Tomero explained: "Unbelievably, the administration has made concessions to India as part of the deal that will enable India to expand significantly its capability to both produce nuclear weapons and stockpile nuclear weapons-usable material by extracting plutonium from U.S.-origin nuclear fuel. This is a whole new level of increased weapons and material production."
"Moreover, if this nuclear trade deal goes through, it will be much harder to convince other countries to abide by stricter non-proliferation rules and to discourage their acquisition of sensitive fuel cycle technology and expertise that could be used for developing nuclear power but also for making nuclear weapons," Tomero added.
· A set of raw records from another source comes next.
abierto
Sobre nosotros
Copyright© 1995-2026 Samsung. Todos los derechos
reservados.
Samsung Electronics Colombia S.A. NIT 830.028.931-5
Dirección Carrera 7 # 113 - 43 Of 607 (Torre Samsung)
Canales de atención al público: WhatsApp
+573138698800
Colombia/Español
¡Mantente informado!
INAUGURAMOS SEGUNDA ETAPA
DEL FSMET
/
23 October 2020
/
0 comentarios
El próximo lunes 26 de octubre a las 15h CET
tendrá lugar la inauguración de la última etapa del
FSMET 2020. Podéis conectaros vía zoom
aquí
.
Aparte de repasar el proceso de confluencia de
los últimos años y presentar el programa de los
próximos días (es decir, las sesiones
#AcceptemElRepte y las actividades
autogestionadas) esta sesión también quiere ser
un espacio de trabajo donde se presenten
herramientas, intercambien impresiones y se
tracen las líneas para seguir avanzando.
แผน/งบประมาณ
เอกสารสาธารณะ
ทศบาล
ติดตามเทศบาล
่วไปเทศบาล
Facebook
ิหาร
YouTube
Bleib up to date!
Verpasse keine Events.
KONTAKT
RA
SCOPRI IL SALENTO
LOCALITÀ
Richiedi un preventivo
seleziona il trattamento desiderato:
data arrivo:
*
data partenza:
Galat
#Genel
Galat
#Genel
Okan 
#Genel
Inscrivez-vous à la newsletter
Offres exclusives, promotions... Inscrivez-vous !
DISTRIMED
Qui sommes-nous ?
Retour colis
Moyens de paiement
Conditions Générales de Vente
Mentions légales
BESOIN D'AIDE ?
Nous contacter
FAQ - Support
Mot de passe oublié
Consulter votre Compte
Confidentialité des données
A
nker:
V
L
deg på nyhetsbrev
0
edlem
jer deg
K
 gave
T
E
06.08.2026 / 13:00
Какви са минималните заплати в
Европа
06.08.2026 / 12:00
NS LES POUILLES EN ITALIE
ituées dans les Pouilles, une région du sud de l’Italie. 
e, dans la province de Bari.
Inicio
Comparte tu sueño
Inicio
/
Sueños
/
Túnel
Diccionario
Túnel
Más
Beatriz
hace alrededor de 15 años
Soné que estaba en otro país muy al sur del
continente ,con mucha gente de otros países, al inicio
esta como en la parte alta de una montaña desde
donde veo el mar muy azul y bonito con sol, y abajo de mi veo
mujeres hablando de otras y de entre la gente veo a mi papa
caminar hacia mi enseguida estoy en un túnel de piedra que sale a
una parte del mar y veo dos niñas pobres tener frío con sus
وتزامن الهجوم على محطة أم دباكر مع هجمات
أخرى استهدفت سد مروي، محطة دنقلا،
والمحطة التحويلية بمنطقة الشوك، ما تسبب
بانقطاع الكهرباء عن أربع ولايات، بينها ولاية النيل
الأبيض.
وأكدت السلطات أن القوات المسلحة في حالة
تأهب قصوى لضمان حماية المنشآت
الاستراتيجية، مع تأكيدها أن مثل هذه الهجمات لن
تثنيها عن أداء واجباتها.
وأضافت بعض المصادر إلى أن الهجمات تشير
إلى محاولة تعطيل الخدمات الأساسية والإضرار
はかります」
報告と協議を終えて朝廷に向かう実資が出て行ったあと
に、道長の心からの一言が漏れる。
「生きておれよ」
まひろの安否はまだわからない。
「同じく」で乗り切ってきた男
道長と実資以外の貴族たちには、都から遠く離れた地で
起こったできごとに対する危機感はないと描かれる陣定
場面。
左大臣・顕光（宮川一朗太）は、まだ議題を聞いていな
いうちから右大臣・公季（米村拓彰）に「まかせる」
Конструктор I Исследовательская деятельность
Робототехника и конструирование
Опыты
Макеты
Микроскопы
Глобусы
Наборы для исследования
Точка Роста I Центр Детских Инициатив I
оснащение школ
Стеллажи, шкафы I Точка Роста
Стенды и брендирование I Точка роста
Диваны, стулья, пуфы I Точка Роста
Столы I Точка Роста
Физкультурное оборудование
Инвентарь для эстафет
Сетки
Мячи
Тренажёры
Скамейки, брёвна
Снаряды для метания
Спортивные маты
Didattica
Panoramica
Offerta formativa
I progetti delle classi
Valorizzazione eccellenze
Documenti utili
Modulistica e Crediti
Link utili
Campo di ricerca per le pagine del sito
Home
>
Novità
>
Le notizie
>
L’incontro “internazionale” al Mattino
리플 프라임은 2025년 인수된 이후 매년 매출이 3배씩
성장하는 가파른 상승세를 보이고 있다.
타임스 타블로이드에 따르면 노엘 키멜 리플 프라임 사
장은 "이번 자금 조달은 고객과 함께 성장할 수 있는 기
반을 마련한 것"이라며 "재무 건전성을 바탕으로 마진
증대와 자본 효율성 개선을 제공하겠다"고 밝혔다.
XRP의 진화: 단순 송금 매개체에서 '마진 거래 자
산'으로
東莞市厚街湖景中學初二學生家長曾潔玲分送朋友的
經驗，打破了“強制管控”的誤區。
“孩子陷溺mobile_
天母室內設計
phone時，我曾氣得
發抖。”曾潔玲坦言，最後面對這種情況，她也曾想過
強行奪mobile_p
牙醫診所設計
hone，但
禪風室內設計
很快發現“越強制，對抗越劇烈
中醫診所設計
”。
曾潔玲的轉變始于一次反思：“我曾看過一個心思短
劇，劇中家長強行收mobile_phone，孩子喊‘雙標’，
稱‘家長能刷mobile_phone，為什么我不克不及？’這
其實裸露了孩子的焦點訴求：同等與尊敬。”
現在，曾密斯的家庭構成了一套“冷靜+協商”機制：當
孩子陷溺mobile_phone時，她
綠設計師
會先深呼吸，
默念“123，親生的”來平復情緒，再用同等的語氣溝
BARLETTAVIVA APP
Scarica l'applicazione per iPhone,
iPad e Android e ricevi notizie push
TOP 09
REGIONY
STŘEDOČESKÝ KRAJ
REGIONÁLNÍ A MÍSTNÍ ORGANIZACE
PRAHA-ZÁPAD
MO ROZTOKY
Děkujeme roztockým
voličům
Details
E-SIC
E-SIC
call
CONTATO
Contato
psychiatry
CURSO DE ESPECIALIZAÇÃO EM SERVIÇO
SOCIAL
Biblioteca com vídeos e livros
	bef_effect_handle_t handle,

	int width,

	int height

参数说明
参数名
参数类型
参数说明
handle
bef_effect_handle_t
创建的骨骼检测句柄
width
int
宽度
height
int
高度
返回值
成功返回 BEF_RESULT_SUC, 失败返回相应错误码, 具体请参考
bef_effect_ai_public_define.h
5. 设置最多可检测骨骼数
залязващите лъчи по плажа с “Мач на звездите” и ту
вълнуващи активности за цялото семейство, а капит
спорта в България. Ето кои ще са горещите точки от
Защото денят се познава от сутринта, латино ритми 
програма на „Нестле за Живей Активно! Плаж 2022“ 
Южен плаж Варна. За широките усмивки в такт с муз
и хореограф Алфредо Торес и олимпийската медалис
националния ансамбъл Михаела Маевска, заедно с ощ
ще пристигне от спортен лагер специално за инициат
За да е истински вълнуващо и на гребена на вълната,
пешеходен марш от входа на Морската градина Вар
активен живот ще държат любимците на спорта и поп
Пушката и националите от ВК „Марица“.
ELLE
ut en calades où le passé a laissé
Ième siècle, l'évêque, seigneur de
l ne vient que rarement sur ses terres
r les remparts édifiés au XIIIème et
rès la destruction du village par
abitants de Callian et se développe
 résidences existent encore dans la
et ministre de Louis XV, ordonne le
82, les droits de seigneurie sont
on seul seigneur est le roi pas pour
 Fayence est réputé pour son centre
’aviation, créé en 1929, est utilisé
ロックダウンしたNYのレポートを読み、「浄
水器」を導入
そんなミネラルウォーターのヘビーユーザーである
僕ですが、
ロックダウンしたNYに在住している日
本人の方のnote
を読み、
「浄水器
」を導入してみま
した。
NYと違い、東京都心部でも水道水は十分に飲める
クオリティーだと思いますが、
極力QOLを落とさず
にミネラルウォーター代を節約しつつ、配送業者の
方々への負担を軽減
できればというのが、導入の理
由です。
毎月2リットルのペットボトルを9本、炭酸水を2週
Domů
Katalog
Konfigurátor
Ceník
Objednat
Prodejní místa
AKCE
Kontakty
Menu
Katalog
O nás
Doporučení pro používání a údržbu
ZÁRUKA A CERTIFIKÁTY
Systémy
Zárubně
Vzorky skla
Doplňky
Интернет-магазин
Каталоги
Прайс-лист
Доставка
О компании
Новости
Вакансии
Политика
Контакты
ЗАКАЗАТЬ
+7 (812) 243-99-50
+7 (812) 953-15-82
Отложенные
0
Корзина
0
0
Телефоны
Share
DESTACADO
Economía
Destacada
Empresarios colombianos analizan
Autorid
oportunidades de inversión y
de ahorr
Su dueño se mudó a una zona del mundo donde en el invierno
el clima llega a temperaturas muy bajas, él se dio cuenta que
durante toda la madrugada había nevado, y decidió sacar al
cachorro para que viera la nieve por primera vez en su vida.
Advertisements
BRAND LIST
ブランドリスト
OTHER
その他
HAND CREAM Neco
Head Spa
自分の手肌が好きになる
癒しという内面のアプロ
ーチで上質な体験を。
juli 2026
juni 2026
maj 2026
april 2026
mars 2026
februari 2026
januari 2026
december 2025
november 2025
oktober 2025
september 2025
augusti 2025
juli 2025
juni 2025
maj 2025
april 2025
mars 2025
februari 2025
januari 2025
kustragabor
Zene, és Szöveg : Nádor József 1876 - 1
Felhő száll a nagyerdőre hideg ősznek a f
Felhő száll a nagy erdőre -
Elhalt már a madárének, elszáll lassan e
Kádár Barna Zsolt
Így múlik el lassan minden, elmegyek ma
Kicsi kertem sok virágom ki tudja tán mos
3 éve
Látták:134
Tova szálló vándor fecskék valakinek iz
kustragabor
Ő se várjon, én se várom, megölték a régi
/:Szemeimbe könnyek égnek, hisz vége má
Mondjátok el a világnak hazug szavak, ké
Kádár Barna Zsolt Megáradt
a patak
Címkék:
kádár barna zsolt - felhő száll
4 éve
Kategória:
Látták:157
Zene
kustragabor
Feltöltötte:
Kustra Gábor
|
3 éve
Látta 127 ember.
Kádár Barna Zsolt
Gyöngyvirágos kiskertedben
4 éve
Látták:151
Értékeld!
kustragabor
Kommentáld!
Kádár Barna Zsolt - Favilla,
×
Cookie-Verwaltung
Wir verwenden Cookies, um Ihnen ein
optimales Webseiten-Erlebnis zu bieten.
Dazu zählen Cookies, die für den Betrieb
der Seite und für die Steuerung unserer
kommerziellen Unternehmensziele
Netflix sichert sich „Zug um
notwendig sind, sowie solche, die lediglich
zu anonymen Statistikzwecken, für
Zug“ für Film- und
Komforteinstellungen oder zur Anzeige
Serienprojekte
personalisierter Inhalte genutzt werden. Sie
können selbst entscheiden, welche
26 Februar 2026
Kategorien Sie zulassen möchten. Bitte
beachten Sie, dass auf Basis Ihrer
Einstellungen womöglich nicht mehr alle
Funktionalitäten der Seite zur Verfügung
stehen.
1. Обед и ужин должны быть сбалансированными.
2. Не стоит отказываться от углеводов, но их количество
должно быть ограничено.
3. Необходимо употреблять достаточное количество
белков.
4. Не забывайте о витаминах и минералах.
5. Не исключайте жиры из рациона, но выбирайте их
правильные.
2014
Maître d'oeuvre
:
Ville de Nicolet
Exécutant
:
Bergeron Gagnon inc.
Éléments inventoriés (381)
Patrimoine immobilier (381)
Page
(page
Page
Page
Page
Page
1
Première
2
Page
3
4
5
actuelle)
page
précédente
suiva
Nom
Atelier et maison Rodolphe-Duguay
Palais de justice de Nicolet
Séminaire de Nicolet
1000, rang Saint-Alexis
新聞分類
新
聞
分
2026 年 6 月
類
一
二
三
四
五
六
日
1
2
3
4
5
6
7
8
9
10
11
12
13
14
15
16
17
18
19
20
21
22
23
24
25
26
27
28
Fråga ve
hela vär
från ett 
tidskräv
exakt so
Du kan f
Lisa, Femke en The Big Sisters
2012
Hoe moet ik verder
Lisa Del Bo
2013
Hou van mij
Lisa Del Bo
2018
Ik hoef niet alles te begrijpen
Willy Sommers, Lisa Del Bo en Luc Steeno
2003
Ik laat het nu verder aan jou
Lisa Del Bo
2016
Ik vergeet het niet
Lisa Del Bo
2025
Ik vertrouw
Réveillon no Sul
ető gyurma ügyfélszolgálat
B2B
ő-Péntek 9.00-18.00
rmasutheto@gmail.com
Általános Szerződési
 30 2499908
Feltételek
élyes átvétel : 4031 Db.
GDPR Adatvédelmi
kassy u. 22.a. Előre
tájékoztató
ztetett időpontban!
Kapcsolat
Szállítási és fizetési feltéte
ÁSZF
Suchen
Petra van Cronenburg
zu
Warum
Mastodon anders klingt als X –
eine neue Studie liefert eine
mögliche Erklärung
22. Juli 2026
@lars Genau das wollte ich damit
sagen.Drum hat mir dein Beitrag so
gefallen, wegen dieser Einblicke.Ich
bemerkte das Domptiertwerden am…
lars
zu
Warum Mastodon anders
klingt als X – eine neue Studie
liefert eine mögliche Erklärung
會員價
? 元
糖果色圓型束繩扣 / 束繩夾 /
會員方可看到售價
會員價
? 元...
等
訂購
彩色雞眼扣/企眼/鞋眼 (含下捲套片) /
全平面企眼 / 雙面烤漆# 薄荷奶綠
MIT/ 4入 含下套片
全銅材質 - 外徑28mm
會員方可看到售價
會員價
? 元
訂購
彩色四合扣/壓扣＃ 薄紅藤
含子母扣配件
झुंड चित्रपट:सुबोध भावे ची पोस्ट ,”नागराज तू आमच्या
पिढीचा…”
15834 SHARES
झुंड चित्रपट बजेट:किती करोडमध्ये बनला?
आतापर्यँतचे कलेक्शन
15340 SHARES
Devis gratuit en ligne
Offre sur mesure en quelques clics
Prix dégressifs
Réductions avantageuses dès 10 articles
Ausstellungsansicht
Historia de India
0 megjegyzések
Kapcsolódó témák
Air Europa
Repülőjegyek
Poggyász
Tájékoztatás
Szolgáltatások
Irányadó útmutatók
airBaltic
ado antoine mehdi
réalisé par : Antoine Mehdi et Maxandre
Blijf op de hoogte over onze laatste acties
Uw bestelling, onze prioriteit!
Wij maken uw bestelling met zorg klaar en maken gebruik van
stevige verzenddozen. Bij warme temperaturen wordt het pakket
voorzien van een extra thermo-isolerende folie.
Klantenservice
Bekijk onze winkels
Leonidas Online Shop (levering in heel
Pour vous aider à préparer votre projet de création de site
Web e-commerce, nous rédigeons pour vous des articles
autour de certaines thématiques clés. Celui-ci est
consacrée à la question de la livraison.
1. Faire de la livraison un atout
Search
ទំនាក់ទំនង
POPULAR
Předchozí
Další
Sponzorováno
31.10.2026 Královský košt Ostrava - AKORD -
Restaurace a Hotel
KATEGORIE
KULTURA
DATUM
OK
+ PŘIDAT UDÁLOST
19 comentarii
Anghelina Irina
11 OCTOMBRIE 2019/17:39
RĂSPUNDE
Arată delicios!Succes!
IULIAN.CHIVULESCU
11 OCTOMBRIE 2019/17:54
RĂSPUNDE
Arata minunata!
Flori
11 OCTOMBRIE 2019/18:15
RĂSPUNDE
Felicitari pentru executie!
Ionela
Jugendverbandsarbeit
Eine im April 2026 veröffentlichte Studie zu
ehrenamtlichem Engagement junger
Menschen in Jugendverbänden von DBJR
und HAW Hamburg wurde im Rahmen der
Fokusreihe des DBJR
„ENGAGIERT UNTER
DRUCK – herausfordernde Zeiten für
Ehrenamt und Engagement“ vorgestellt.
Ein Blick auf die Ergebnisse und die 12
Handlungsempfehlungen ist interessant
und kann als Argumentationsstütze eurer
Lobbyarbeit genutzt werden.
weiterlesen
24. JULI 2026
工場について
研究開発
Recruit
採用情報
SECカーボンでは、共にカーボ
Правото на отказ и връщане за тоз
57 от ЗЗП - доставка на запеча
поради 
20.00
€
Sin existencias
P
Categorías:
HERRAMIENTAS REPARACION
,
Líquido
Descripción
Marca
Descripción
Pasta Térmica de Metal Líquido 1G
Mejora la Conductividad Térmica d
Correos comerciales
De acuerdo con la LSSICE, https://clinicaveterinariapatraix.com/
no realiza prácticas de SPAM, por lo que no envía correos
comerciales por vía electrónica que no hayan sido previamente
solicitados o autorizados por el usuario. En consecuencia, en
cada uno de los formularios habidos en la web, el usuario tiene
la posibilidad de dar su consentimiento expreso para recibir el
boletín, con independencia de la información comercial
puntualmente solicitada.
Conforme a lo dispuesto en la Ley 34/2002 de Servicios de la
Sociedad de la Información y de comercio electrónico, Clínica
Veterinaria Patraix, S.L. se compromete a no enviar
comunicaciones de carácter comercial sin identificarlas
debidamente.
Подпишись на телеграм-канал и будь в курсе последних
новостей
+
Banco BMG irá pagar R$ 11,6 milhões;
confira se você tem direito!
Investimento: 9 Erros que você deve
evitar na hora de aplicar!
Currently, only France, the United Kingdom, and Japan engage in commercial reprocessing to extract plutonium from spent nuclear fuel. Under the 123 U.S.-India agreement for cooperation, the administration authorizes India to reprocess U.S.-origin spent fuel. India in the past used U.S.- and Canadian-supplied technology and material that had been provided for peaceful purposes to make the plutonium that India used for its 1974 nuclear weapon tests.
At the April 2, 2008 Senate hearing, Under Secretary for Intelligence and Analysis Charles Allen, who also testified, told members of the Senate Committee "We learned that al-Qaeda wants a weapon to use, not a weapon to sustain and build a stockpile" and that "We do not know what a terrorist plot might look like. There is, however, a choke point in a terrorist effort to develop a nuclear capability. It is impossible to build a nuclear weapon without fissile material."
"At a time when there are warnings that Al Qaeda is seeking to acquire and use a nuclear weapon, stopping the spread of nuclear weapons and bomb-grade material should be our number one priority. In this administration's last months, the priority seems to be setting the stage for pouring oil on the fire when it comes to the U.S.-India nuclear deal," said Tomero.